** Work to do **
(1) Where does the GFCI post say GFCIs are generally required or recommended around a home?
(2) Carry on the GFCI post, picking up right after its last sentence.

Mon Feb 11, 2013 3:39 pm

The point of GFCIs is to protect users from being electrocuted. They are generally required/recommended in sites around a residence where the probability of being shocked is highest, i.e. where the resistance to ground potential is lowest (usually because of the increased exposure to water) -- which would be bathrooms, kitchens, basements, and outdoors. A GFCI is designed to reduce the possibility of a lethal electrical current from passing through the heart or damaging other body parts.

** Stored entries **

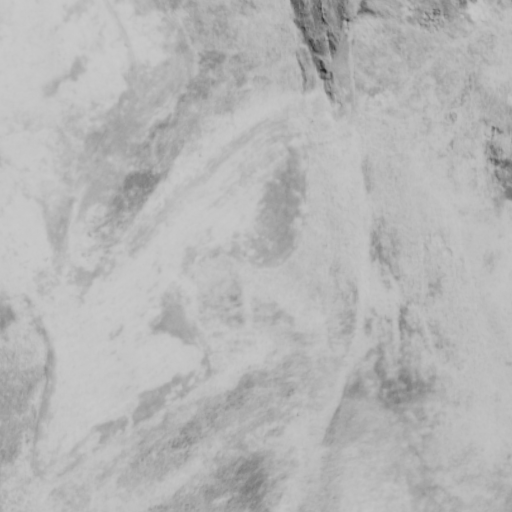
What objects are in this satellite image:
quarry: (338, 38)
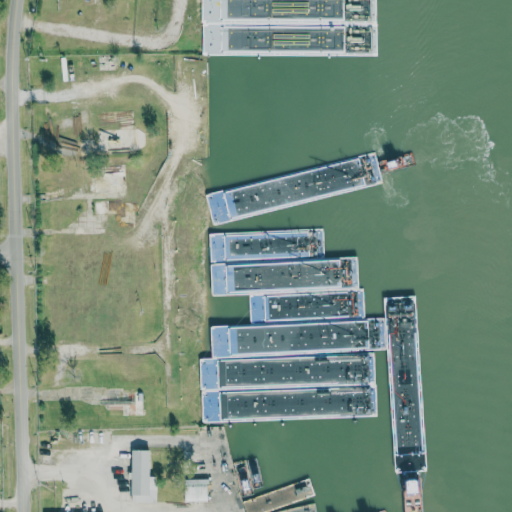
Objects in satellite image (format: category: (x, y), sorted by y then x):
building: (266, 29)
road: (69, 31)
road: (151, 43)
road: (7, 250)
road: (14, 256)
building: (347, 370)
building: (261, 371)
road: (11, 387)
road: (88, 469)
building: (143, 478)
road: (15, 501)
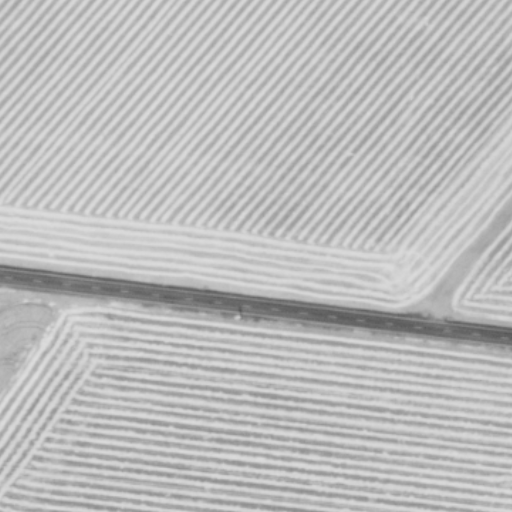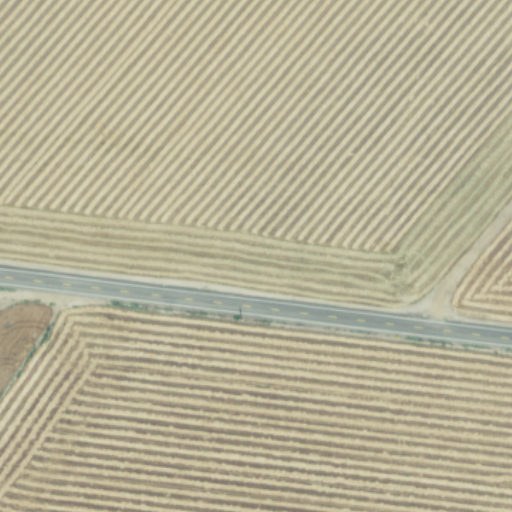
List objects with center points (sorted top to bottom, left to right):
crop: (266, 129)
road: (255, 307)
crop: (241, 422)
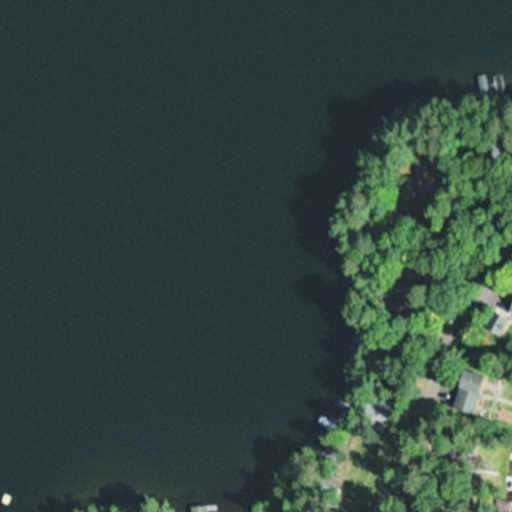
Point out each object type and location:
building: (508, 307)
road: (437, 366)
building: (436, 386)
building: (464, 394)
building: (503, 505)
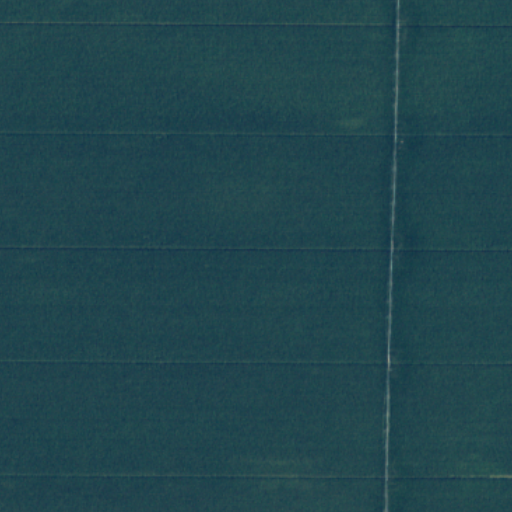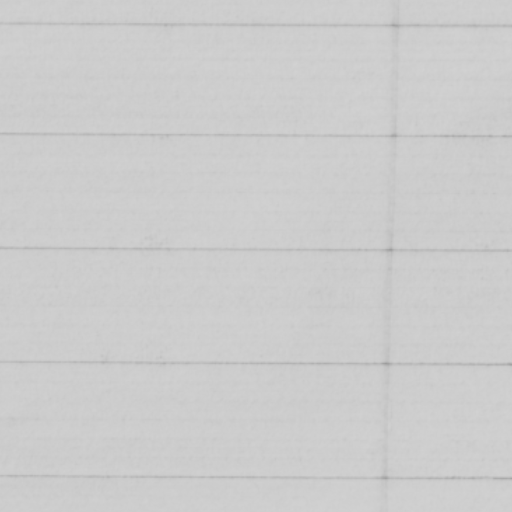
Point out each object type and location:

** Results in order **
(1) Bathrooms, kitchens, basements, and outdoors.

(2)
Without saying more about how a GFCI operates, there is no question that 1) it is much safer to not use a plug-in EVSE, but to use a direct wired EVSE instead and 2) it is safer to use a plug-in EVSE to a GFCI receptacle than to a non-GFCI receptacle. Any built-in GFCI protection in an EVSE only protects past the control box (like at the J1772 connector), not at the plug. If a GFCI trips without clear reason, unless the GFCI is faulty there is usually current leakage somewhere in the wiring that needs to be corrected (probably by rewiring). Also you are unlikely to have nuisance trips if your EVSE is plugged into a dedicated circuit (preferably 20a btw because of the likely thicker gauge wire used is less likely to overheat).

Do not use extension cords for charging your EV, and especially not around water!

I am not a licensed electrician, so please feel free to correct me...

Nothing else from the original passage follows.